CodeForces 722B. Verse Pattern（模拟）

B. Verse Pattern

time limit per test1 second

memory limit per test256 megabytes

inputstandard input

outputstandard output

You are given a text consisting of n lines. Each line contains some space-separated words, consisting of lowercase English letters.

We define a syllable as a string that contains exactly one vowel and any arbitrary number (possibly none) of consonants. In English alphabet following letters are considered to be vowels: ‘a’, ‘e’, ‘i’, ‘o’, ‘u’ and ‘y’.

Each word of the text that contains at least one vowel can be divided into syllables. Each character should be a part of exactly one syllable. For example, the word “mamma” can be divided into syllables as “ma” and “mma”, “mam” and “ma”, and “mamm” and “a”. Words that consist of only consonants should be ignored.

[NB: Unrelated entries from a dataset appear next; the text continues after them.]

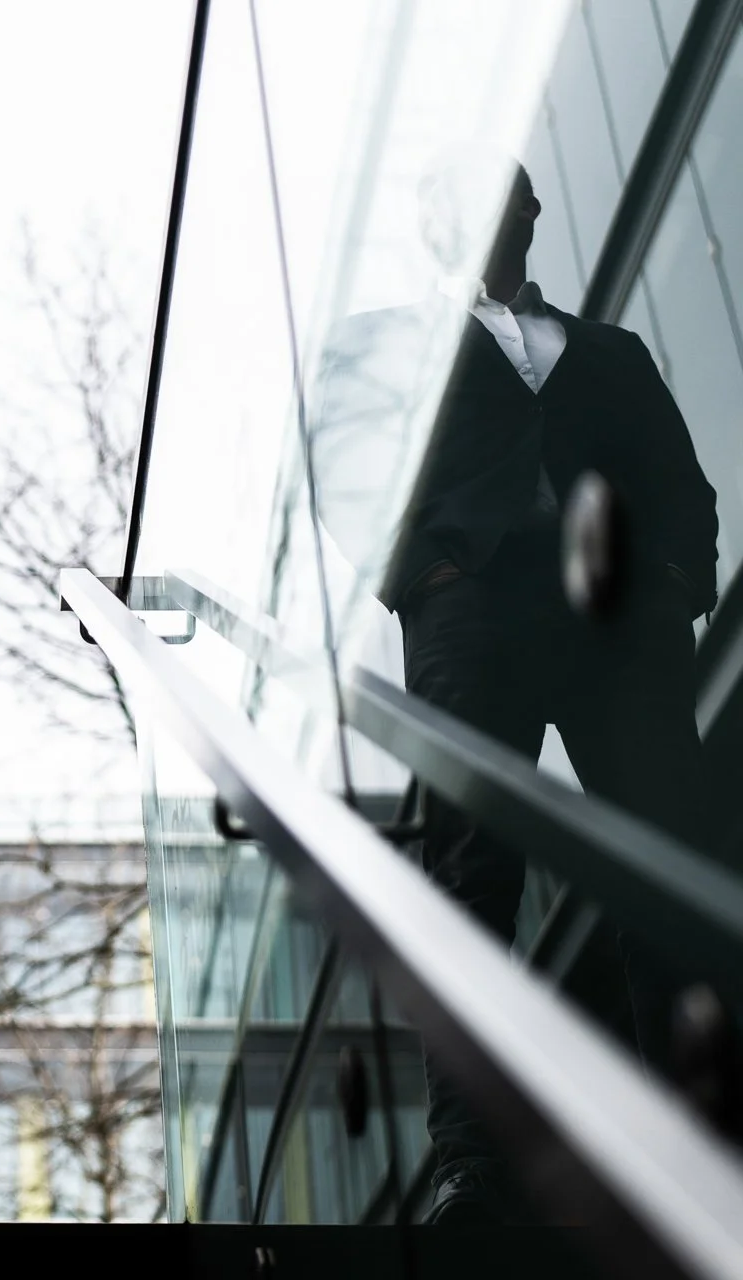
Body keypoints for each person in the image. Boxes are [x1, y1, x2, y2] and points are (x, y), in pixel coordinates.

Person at [312, 158, 716, 1224]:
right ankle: (467, 1156)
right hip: (470, 612)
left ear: (536, 213)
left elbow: (682, 483)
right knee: (471, 866)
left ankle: (693, 1124)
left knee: (661, 855)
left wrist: (677, 582)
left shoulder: (610, 352)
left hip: (619, 622)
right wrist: (423, 577)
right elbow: (342, 467)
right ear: (433, 215)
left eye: (516, 192)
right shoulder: (378, 341)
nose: (501, 207)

The verse patterns for the given text is a sequence of n integers p1, p2, …, pn. Text matches the given verse pattern if for each i from 1 to n one can divide words of the i-th line in syllables in such a way that the total number of syllables is equal to pi.

You are given the text and the verse pattern. Check, if the given text matches the given verse pattern.

Input

The first line of the input contains a single integer n (1 ≤ n ≤ 100) — the number of lines in the text.

The second line contains integers p1, …, pn (0 ≤ pi ≤ 100) — the verse pattern.

Next n lines contain the text itself. Text consists of lowercase English letters and spaces. It’s guaranteed that all lines are non-empty, each line starts and ends with a letter and words are separated by exactly one space. The length of each line doesn’t exceed 100 characters.

Output

If the given text matches the given verse pattern, then print “YES” (without quotes) in the only line of the output. Otherwise, print “NO” (without quotes).

Examples

input

3

2 2 3

intel

code

ch allenge

output

YES

input

4

1 2 3 1

a

bcdefghi

jklmnopqrstu

vwxyz

output

NO

input

4

13 11 15 15

to be or not to be that is the question

whether tis nobler in the mind to suffer

the slings and arrows of outrageous fortune

or to take arms against a sea of troubles

output

YES

Note

In the first sample, one can split words into syllables in the following way:

in-tel

co-de

ch al-len-ge

Since the word “ch” in the third line doesn’t contain vowels, we can ignore it. As the result we get 2 syllabels in first two lines and 3 syllables in the third one.

统计给出的字典中元音数量，并比对

#include<iostream>
#include<algorithm>
#include<string.h>
#include<stdio.h>
#include<math.h>
#include<vector>
#include<queue>
using namespace std;
const int maxn=105;
int num[maxn];
int flag[maxn];
char str[maxn];
int main()
{
int N;
scanf("%d",&N);
memset(num,0,sizeof(num));
for(int i=0;i<N;i++)
scanf("%d",&num[i]);
memset(flag,0,sizeof(flag));
getchar();
for(int i=0;i<N;i++)
{
memset(str,'\0',sizeof(str));
gets(str);
//        printf("%s\n",str);
int len=strlen(str);
for(int j=0;j<len;j++)
{
//            printf("%c\n",str[i]);
if(str[j]=='a'||str[j]=='e'||str[j]=='i'||str[j]=='o'||str[j]=='u'||str[j]=='y')
flag[i]++;
}

}
for(int i=0;i<N;i++)
{
//        printf("%d %d\n",num[i],flag[i]);
if(num[i]!=flag[i])
{
printf("NO\n");
return 0;
}
}
printf("YES\n");
return 0;
}